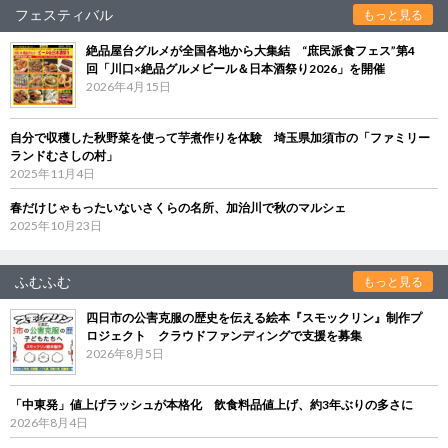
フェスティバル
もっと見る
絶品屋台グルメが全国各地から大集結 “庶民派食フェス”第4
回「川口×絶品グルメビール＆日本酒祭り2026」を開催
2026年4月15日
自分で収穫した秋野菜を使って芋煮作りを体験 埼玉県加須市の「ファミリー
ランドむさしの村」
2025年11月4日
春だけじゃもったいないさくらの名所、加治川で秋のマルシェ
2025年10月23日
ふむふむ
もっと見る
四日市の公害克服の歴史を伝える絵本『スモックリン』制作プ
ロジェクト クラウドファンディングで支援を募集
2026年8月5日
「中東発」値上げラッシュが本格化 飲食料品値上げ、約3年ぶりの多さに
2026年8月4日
▬▬▬▬▬▬▬▬▬▬
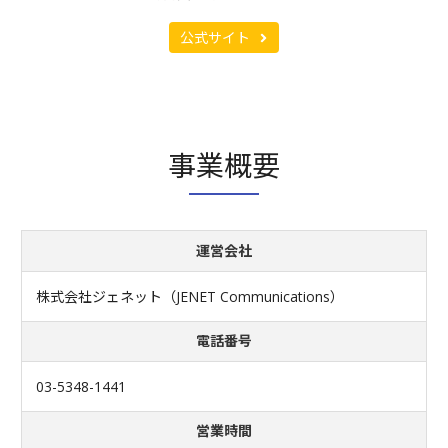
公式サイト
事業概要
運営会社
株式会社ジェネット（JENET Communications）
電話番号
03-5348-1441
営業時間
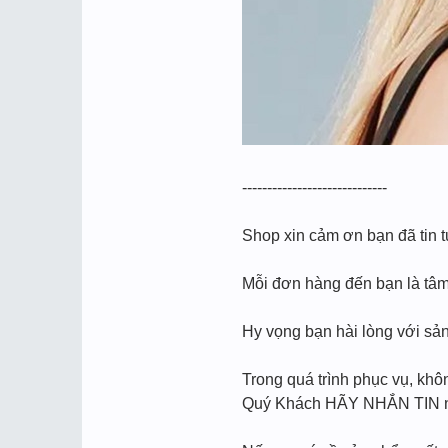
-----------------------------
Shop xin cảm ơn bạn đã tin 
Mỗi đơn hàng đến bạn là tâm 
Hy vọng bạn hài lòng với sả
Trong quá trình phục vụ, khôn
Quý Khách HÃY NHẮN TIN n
▬▬▬▬▬▬▬▬▬▬
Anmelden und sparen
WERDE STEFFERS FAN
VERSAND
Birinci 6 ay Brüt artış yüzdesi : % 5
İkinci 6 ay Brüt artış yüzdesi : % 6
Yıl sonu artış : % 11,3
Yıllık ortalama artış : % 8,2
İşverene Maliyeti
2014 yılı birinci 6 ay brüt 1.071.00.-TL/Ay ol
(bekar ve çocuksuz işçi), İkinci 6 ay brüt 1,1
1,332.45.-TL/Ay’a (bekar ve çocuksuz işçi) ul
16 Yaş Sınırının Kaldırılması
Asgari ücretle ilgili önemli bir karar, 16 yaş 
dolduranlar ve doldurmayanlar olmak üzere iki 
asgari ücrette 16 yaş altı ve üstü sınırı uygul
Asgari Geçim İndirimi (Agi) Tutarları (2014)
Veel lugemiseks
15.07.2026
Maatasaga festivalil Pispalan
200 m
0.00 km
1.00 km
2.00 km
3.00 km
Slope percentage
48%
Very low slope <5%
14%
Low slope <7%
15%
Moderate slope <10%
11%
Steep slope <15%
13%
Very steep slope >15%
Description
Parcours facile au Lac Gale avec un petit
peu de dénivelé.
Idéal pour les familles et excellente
▬▬▬▬▬▬▬▬▬▬
Could you render the listing's lines, from the line with "Anmelden und sparen" up to and including the line with "(bekar ve çocuksuz işçi), İkinci", as a JSON list of strings, one string per line and no blank lines?

[
  "Anmelden und sparen",
  "WERDE STEFFERS FAN",
  "VERSAND",
  "Birinci 6 ay Brüt artış yüzdesi : % 5",
  "İkinci 6 ay Brüt artış yüzdesi : % 6",
  "Yıl sonu artış : % 11,3",
  "Yıllık ortalama artış : % 8,2",
  "İşverene Maliyeti",
  "2014 yılı birinci 6 ay brüt 1.071.00.-TL/Ay ol",
  "(bekar ve çocuksuz işçi), İkinci 6 ay brüt 1,1"
]